Caspase 5c Amplifies Wnt via APC Cleavage to Promote Intestinal Homeostasis

The discovery that caspase 5c (CASP5c) can directly cleave the adenomatous polyposis coli (APC) protein adds a surprising layer to our understanding of intestinal signaling networks. APC traditionally functions as a gatekeeper of the Wnt pathway by promoting β‑catenin degradation. When CASP5c truncates APC, the destruction complex destabilizes, allowing β‑catenin to accumulate and activate transcriptional programs that sustain stem‑cell niches in the crypt. This mechanistic insight bridges innate immune sensing with epithelial regeneration, suggesting that inflammatory cues can be co‑opted for tissue repair.
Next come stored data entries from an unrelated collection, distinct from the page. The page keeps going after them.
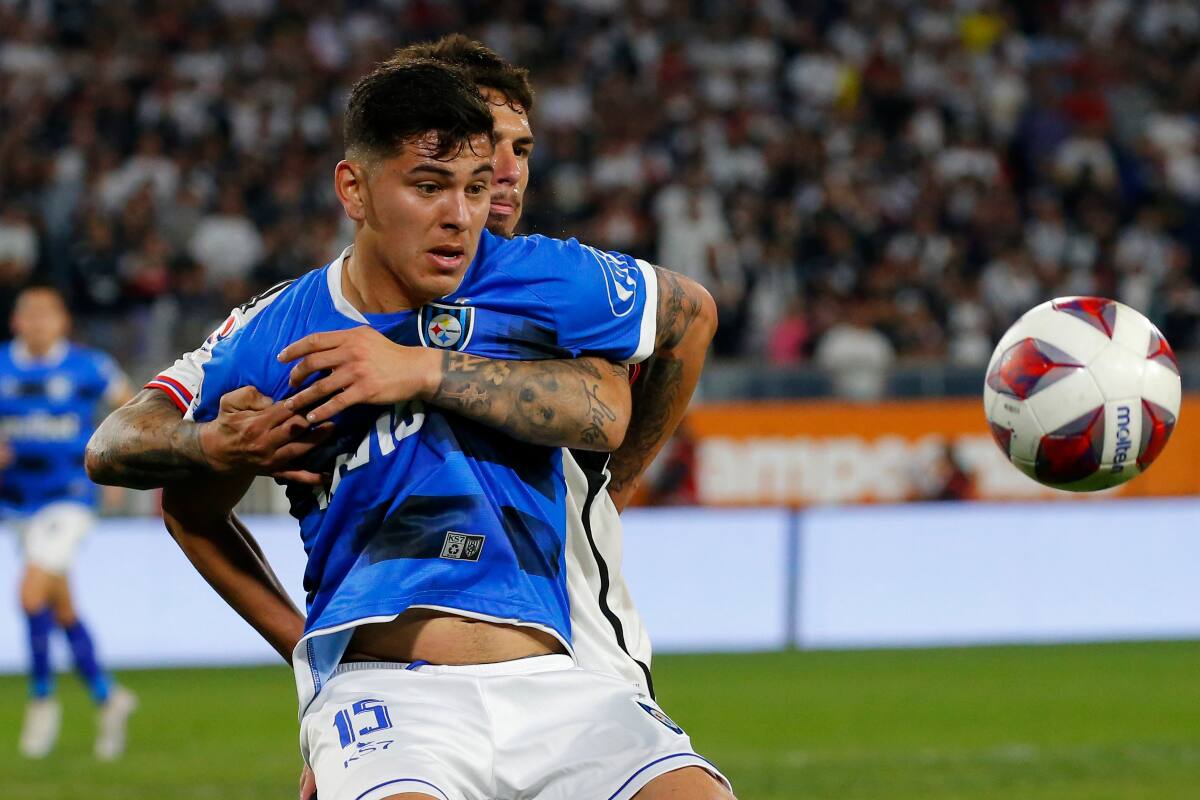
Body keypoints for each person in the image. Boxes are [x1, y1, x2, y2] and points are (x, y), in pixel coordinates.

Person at [95, 59, 732, 800]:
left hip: (560, 675)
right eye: (431, 186)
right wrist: (214, 448)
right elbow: (129, 458)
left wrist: (604, 488)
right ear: (354, 189)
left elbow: (669, 340)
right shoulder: (278, 330)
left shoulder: (536, 277)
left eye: (480, 183)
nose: (465, 210)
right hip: (391, 694)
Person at [0, 285, 138, 760]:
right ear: (16, 322)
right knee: (60, 608)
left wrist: (118, 462)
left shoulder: (89, 366)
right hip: (18, 504)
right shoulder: (2, 365)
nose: (38, 322)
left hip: (71, 498)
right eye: (30, 314)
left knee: (28, 594)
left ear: (63, 322)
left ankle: (41, 699)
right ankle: (108, 696)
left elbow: (133, 408)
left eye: (47, 314)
Experimental validation across multiple platforms strengthens the claim. Human colonic organoids engineered to overexpress CASP5c displayed heightened Wnt target gene expression, increased Lgr5⁺ stem‑cell markers, and accelerated wound closure in live‑cell imaging. Conversely, CRISPR‑mediated CASP5c knockout organoids and Casp11‑deficient mice showed reduced β‑catenin ubiquitination, blunted crypt budding, and heightened susceptibility to dextran‑sodium sulfate‑induced colitis. Integrative analysis of single‑cell RNA‑seq datasets (SCP259, Gut Cell Atlas) confirmed that CASP5c is enriched in Paneth‑like and transit‑amplifying cells, positioning it as a spatially restricted modulator of the niche.
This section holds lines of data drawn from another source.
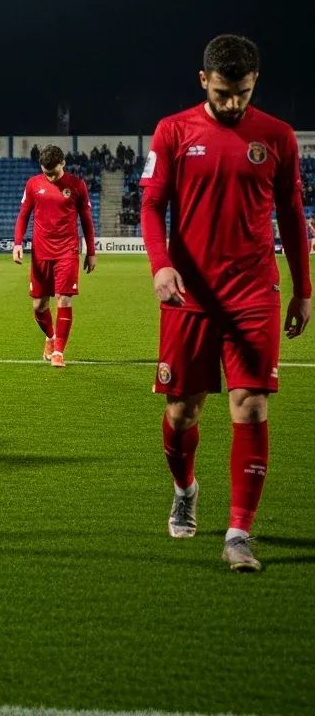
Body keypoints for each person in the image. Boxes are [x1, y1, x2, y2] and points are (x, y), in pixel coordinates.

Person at [140, 34, 311, 573]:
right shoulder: (172, 130)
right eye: (221, 93)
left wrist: (303, 289)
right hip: (189, 294)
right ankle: (186, 489)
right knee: (182, 412)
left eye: (241, 93)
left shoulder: (278, 137)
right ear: (203, 82)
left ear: (254, 82)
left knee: (252, 406)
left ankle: (239, 534)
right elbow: (151, 206)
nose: (232, 104)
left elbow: (291, 216)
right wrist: (160, 264)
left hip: (254, 293)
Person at [12, 144, 97, 368]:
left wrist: (91, 251)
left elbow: (87, 220)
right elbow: (23, 215)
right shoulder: (33, 184)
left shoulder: (77, 186)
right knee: (39, 306)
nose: (49, 177)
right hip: (40, 253)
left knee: (64, 299)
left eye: (54, 172)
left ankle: (59, 351)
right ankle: (50, 338)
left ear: (63, 163)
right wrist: (18, 243)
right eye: (45, 172)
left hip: (67, 251)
Clinically, the CASP5c‑APC axis opens new therapeutic avenues. Modulating CASP5c activity could enhance mucosal healing in inflammatory bowel disease without the oncogenic risk associated with broad Wnt agonists. Conversely, inhibiting CASP5c‑mediated APC cleavage might restore APC function in early colorectal neoplasia, offering a precision‑medicine approach. Ongoing translational work will need to balance the dual roles of CASP5c in inflammation and regeneration, but the study provides a compelling blueprint for drug development targeting this newly defined pathway.